• **WHAT IS BEING ASKED**: Using the data that follows, return exactly the lines from the one that contains "(Σ<sup>m</sup>)<sup>1/2</sup> ] ." through the one that contains "s<sup>i,a</sup><sub>n−1</sub> = lim<sub>ε→0</sub>", ends included.

• **DATA PROVIDED**:
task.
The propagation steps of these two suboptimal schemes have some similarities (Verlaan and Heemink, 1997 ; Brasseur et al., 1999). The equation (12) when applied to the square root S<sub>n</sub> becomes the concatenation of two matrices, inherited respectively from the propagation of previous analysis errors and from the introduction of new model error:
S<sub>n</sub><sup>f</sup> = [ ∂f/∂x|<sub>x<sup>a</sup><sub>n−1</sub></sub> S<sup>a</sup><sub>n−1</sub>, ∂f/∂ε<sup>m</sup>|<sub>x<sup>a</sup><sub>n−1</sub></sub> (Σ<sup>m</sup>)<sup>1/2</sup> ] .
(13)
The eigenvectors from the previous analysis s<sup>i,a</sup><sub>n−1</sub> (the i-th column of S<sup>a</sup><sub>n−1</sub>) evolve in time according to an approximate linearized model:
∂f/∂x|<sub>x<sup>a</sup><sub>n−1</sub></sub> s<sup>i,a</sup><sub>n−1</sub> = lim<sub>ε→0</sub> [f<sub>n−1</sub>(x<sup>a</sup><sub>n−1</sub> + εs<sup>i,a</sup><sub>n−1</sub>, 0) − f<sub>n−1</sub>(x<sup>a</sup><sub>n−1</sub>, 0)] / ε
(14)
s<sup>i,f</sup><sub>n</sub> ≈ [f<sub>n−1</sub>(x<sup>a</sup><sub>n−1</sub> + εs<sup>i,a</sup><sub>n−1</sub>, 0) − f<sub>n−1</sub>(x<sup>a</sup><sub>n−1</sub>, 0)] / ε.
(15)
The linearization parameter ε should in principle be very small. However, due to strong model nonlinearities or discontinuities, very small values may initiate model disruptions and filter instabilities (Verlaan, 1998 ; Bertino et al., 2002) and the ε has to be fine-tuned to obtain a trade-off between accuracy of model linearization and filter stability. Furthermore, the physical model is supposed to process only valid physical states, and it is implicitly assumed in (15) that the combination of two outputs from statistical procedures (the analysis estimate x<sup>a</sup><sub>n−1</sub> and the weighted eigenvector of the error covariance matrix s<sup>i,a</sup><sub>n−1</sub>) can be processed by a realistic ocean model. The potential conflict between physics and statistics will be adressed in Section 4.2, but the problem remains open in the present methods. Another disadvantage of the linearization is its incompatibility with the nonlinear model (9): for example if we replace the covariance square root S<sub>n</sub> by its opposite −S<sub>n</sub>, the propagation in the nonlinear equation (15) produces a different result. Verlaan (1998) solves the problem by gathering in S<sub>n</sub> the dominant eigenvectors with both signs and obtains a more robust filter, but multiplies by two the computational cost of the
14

• **SOLUTION FOR THIS TASK**:
S<sub>n</sub><sup>f</sup> = [ ∂f/∂x|<sub>x<sup>a</sup><sub>n−1</sub></sub> S<sup>a</sup><sub>n−1</sub>, ∂f/∂ε<sup>m</sup>|<sub>x<sup>a</sup><sub>n−1</sub></sub> (Σ<sup>m</sup>)<sup>1/2</sup> ] .
(13)
The eigenvectors from the previous analysis s<sup>i,a</sup><sub>n−1</sub> (the i-th column of S<sup>a</sup><sub>n−1</sub>) evolve in time according to an approximate linearized model:
∂f/∂x|<sub>x<sup>a</sup><sub>n−1</sub></sub> s<sup>i,a</sup><sub>n−1</sub> = lim<sub>ε→0</sub> [f<sub>n−1</sub>(x<sup>a</sup><sub>n−1</sub> + εs<sup>i,a</sup><sub>n−1</sub>, 0) − f<sub>n−1</sub>(x<sup>a</sup><sub>n−1</sub>, 0)] / ε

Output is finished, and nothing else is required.